My analysis:  If the founder is still active in the business and is accessible to customers, then the reputation is upheld.  Dysfunctional family-run businesses reflect dysfunctional families.  Hiring blood relatives, in-laws and old friends is not always good business.  A few pull their share, and others coast on the certainty of nepotism.  Research shows the odds are against family businesses going past a second generation, for these and other reasons.  Tradition is a red flag expression because it implies that change has not occurred.  Nobody does things exactly as they did in the early days.  To say they do is deceptive to customers, employees and the good family name. Real tradition is predicated upon change management and steady evolution of the business.

“#1 in Sales.”

What they’re really selling: You should buy from them, since so many others do.

My analysis:  #1 is for now.  Sales rankings constantly change.  To buy only because a company hypes that they are #1 is not a valid reason.  Buy what you want…from a company that you respect.  Also, if they’re #1, you’re just another sales statistic and customer service will suffer commensurately to the numbers behind whom you must stand in line.

“World Class.”

What they’re really selling: If you want to be associated with a winner, buy from them.

My analysis:  The organization that claims “world class” is trying too hard to be put in the league of others.  “World class” is not self-bestowed…it is earned via a long track record.

“Wealth and Riches.”

What they’re really selling:  Their product is all that you need.
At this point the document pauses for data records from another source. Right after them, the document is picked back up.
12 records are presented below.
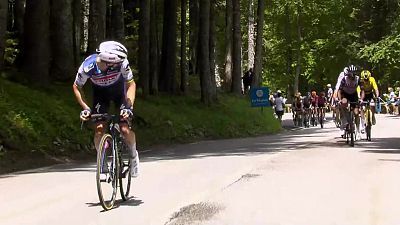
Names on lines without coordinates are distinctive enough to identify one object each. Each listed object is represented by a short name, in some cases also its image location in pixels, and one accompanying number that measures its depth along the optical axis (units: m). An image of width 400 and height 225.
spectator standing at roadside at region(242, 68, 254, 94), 35.16
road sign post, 29.86
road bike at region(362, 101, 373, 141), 16.91
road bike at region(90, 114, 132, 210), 7.44
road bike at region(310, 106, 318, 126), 34.45
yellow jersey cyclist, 16.80
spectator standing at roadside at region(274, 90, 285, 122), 34.62
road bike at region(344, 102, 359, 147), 15.83
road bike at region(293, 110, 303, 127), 34.69
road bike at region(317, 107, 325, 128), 32.69
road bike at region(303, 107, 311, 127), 34.18
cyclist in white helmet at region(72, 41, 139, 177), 7.46
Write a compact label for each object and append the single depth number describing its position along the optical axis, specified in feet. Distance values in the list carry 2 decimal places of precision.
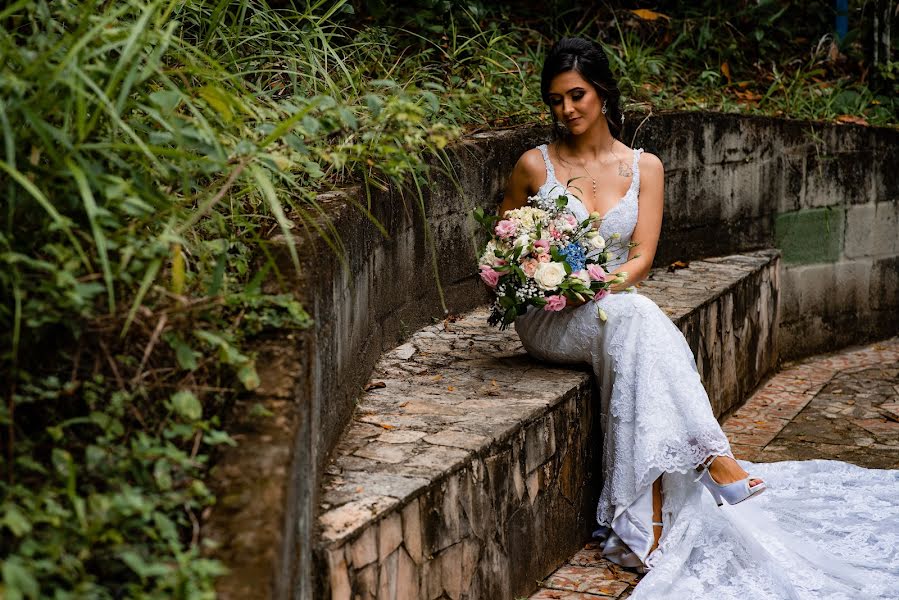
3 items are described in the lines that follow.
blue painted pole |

My analysis:  There are no shortcuts to wealth and riches.  Nobody will give away their secrets.  Pyramid marketing schemes take advantage of failed hopes and ungrounded wishes.  As P.T. Barnum once said, “There’s a sucker born every minute.”

“For All Your Needs.”

What they’re really selling: Wanna-be syndrome.

My analysis:  No product or service fulfills all of a customer’s needs.  To suggest otherwise is narrow-minded.  The more self-assured business makes long lists of what it doesn’t do.  It knows and relishes its niche, without trying to be all things to all people.

“Fastest Growing.”

\My analysis: When a company says they are the “Fastest Growing,” beware!  These circumstances are likely in place, each of which will defeat their claims:

  1. Systems are not in place to handle rapid growth…perhaps never were.
  2. Their only interest is in booking more new business, rather than taking care of what they’ve already got.
  3. Management is relying upon financial people as the primary source of advice, while ignoring the rest of the picture (90%).
  4. Team empowerment suffers.  Morale is low or uneven.  Commitment from workers drops because no corporate culture was created or sustained.
  5. Customer service suffers during fast-growth periods.  They have to back-pedal and recover customer confidence by doing surveys.  Even with results of deteriorating customer service, growth-track companies pay lip service to really fixing their own problems.
  6. People do not have the same Vision as the company founder…who has likely not taken enough time to fully develop a Vision and obtain buy-in from others.
  7. The company founder remains arrogant and complacent, losing touch with marketplace realities and changing conditions.

Characteristics of Good Slogans-Campaigns

and, thus, Company Philosophy

  • Focus upon the customer.
  • Honor the employees.
  • Show business as a process, not a quick fix.
  • Portray their company as a contributor, not a savior.
  • Clearly defines their niche.
  • Say things that inspire you to think.
  • Compatible with other communications.
  • Remain consistent with their products, services and track record.